One shot ahead after three rounds and still clear after 14 holes on the final day, Chris Wood for a long time looked the most likely winner of the KLM Open. But, sadly for the 30-year-old Englishman, those last four holes proved to be four too far. As his nearest challenger, China’s Ashun Wu, made birdie 4s on the 15th and 18th to shoot a closing 67 and reach 16-under on The Dutch course just outside Spijk, Wood could manage only regulation figures. Needing a birdie to tie on the 456-metre par-5 18th, Wood agonisingly three-putted from long range – his first effort actually rolled off the green – to hand Wu the title and the €300,000 first prize.

Wu arrived in the Netherlands 90th on the Race to Dubai and a lowly 344th in the world ranking. The 33-year-old was nearing the end of a season in which he has struggled mightily to hold onto his tour card, and was thus understandably delighted at this dramatic turnaround in his fortunes. After a T-7 finish in the China Open in April and a T-6 just a week ago in Switzerland, this was only Wu’s third top-10 finish in an otherwise undistinguished campaign.

“I feel fantastic,” he said after completing his third European Tour victory and moving all the way up to 43rd on the moneylist. “This is unbelievable. I have so many people to thank, my caddie especially. He told me to focus on every shot and do my best. The last few holes were key. And the shot I hit to 18 was unbelievable, definitely my best shot of the week. My coach and I have been working very hard since the start of the year. And I have been getting better and better since Denmark [where he finished T-49]. I am so happy to have my name on this trophy alongside so many great ones.”
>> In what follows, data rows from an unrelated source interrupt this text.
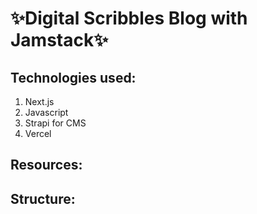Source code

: # ✨Digital Scribbles Blog with Jamstack✨

## Technologies used:

1. Next.js
2. Javascript
3. Strapi for CMS
4. Vercel

## Resources:

## Structure:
Not surprisingly, even after shooting 69, Wood was less enamored with the eventual outcome. Since winning the 2016 BMW PGA Championship and playing in the Ryder Cup at Hazeltine later that year (he partnered Justin Rose to a foursomes victory over Jimmy Walker and Zach Johnson before losing to then-US Open champion Dustin Johnson on the final green in the singles), things have not gone quite so well for the amiable 6-foot-6 giant. Where his career path to that point had gone steadily upwards, he has since stalled amid much tinkering with his full-swing technique.

Chris Wood
Jan Kruger/Getty ImagesWood stood on the 18th green not believing the title had slipped away.

Indeed, since that famous win at Wentworth in May 2016, Wood has managed only six top-10s in 39 European Tour starts. Still, three of those have come this season, all of them runner-up finishes. So, even given this latest disappointment, the signs are once again positive. Still, he will look back with some regret on the wild tee-shots he carved well right of the 12th and 15th fairways on Sunday. The first led to a damaging double-bogey (one that followed the two successive birdies that had taken him three shots clear of the field), and the latter to a hard-working par on what was the third-easiest hole on the course.

Slightly lower on the leaderboard, Belgium’s Thomas Detry, who drove home after Friday mistakenly thinking he had missed the cut, only to return and shoot 63-66 over the weekend, finished T-3 alongside Hideto Tanihara. Three-time Major champion Padraig Harrington was alone in fifth place, three shots behind the champion. Mention, too, must be made of Martin Kaymer. In his first event after splitting with long-time caddie Craig Connelly, the former US Open and US PGA champion shot a final-round 69 to be T-15. Amazingly, this was the German’s third-highest finish on the European Tour this season. Baby steps.